By jednak ta charakterystyka nie była zbyt jednostronna warto zauważyć, iż Achilles potrafi również kierować się innymi uczuciami niż tylko gniew i chęć zemsty. Gdy do jego namiotu przychodzi potajemnie Priam, by prosić o wydanie zwłok syna, ten "(...) wzruszył się. Dwie łzy ściekły po młodych policzkach.", co dowodzi, że jego natura nie była tak prosta jak się z początku wydawała, że gdzieś tam w głębi pod warstwami buty i zapalczywości znajdowały się pokłady uczuć bardziej wzniosłych.
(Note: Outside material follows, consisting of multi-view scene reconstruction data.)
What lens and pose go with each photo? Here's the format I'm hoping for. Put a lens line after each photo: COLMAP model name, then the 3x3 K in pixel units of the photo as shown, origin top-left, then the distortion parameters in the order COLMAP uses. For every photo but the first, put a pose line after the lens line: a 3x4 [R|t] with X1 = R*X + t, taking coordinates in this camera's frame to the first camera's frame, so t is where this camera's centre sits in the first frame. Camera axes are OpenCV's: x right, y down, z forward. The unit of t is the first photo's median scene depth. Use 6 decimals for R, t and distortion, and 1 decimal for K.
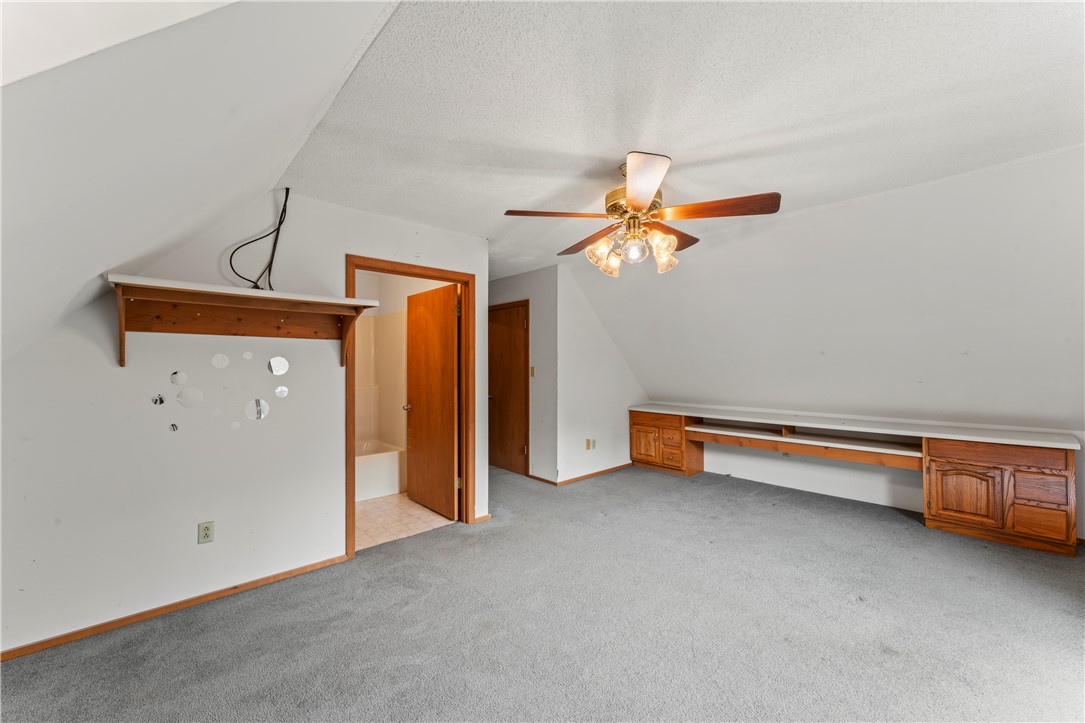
lens RADIAL K [[430.8, 0, 544.2], [0, 430.8, 363.9], [0, 0, 1]] dist [-0.000834, -0.000093]
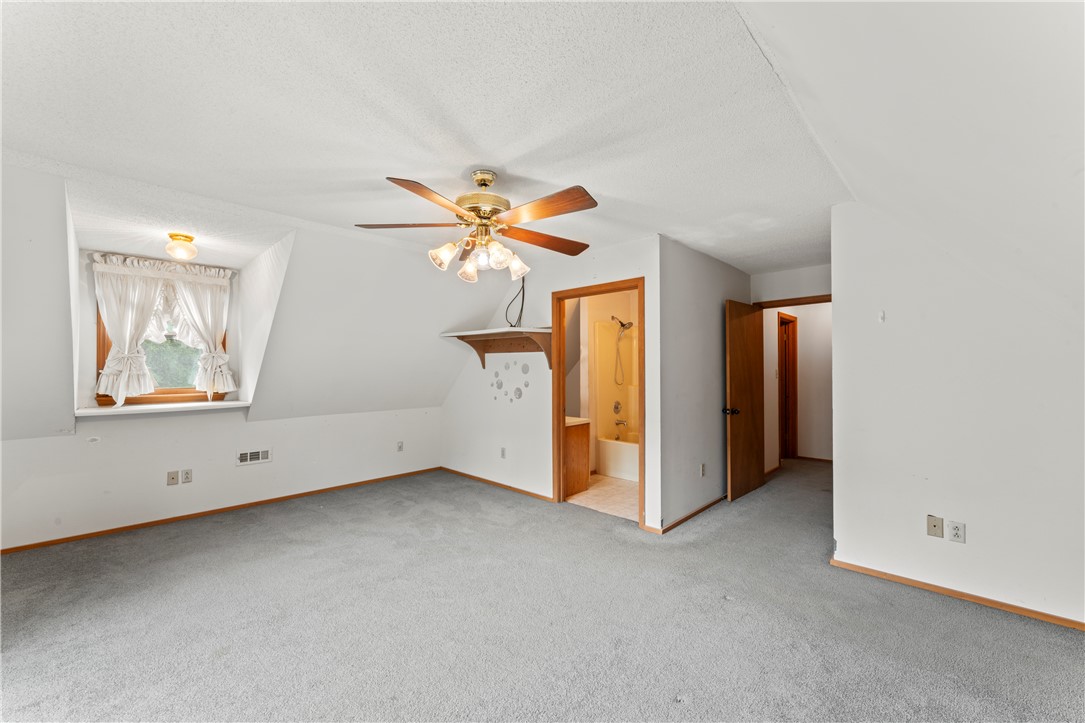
lens RADIAL K [[430.8, 0, 544.2], [0, 430.8, 363.9], [0, 0, 1]] dist [-0.000834, -0.000093]
pose [[0.050335, -0.012775, -0.998651, 1.162913], [0.001215, 0.999918, -0.012730, 0.006965], [0.998732, -0.000572, 0.050347, 1.044459]]
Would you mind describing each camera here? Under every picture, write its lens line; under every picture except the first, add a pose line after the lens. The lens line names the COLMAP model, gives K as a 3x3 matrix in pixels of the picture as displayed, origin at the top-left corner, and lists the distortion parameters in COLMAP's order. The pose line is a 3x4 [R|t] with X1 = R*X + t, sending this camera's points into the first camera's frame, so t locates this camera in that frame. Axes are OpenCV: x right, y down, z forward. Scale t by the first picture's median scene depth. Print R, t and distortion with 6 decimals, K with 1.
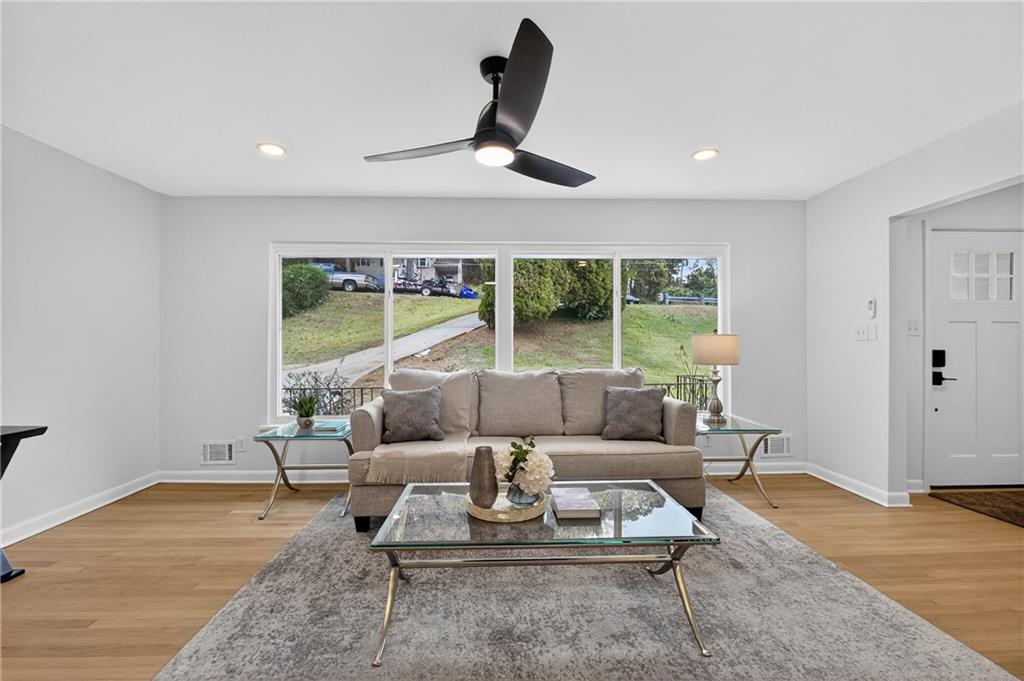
lens RADIAL K [[450.4, 0, 512.0], [0, 450.4, 340.5], [0, 0, 1]] dist [-0.005702, -0.000420]
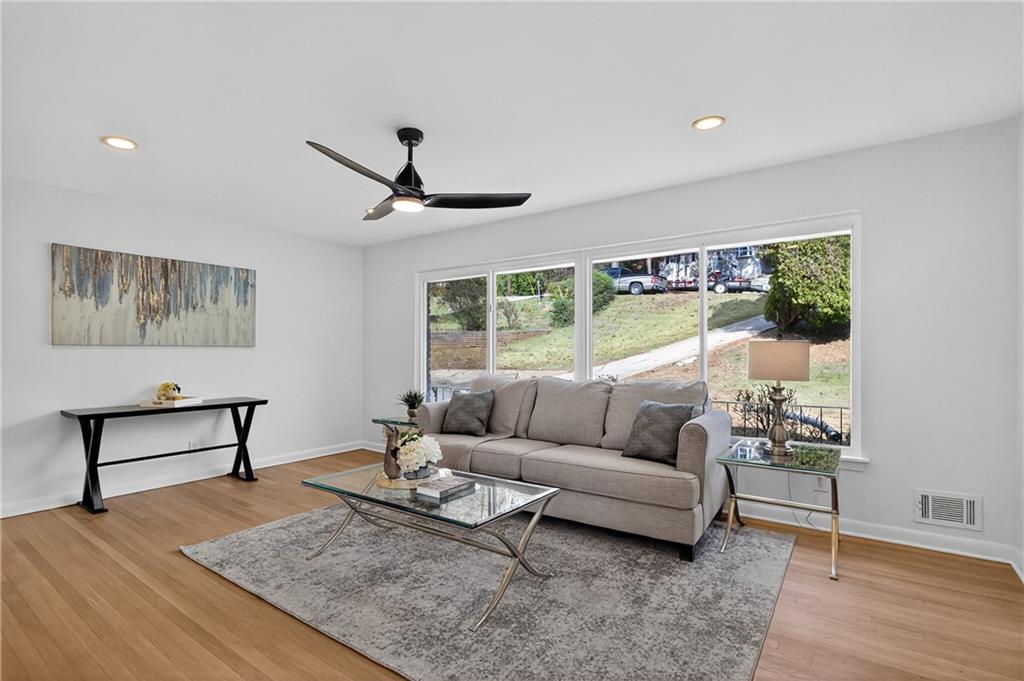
lens RADIAL K [[513.0, 0, 512.8], [0, 513.0, 351.0], [0, 0, 1]] dist [-0.002377, -0.000053]
pose [[0.775357, -0.000244, -0.631523, 0.654425], [0.006261, 0.999954, 0.007300, -0.004642], [0.631492, -0.009614, 0.775322, 0.034650]]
Jak zatem widać nie jest tak, że na charakter Achillesa składają się wyłącznie cechy negatywne (gniew, popędliwość, mściwość), a na Hektora wyłącznie pozytywne (wszakże okazał tchórzliwość w obliczu wroga). Niemniej jednak istnieje jeden rys charakteru, który wyraźnie ich różni i który wydaje się być głównym czynnikiem powodującym to, że w naszych czasach lepiej pod względem moralnym ocenimy postać Trojańczyka. Otóż, Achaj był człowiekiem, który działał wyłącznie od impulsu do impulsu, reagującym zależnie od rodzaju bodźca bądź uczuciami negatywnymi - gniewem i chęcią zemsty (śmierć Patroklosa i zemsta dopełniona na Hektorze), bądź pozytywnymi (wzruszenie nad bólem Priama), ale nigdy nie był zdolny wznieść się ponad prosty schemat: akcja - reakcja. Natomiast Hektor to ktoś, kto potrafi, mimo przydarzających się mu chwil słabości, zapanować nad swym charakterem, a jeśli los dlań okaże się niełaskawy przyjmuje jego wyroki ze spokojem, nie tracąc przy tym nic z poczucia własnej godności. Dlatego też wydaje się, że to on jest bliższy poczuciu naszej moralności, która opiera się na przekonaniu, iż człowiek powinien umieć zapanować nad swymi namiętnościami i nie kierować się w życiu wyłącznie naturalnymi impulsami. Ostatecznie nie żyjemy w czasach barbarzyńskich wojen, w których by ceniono takie persony jak Achilles. Czyż nie?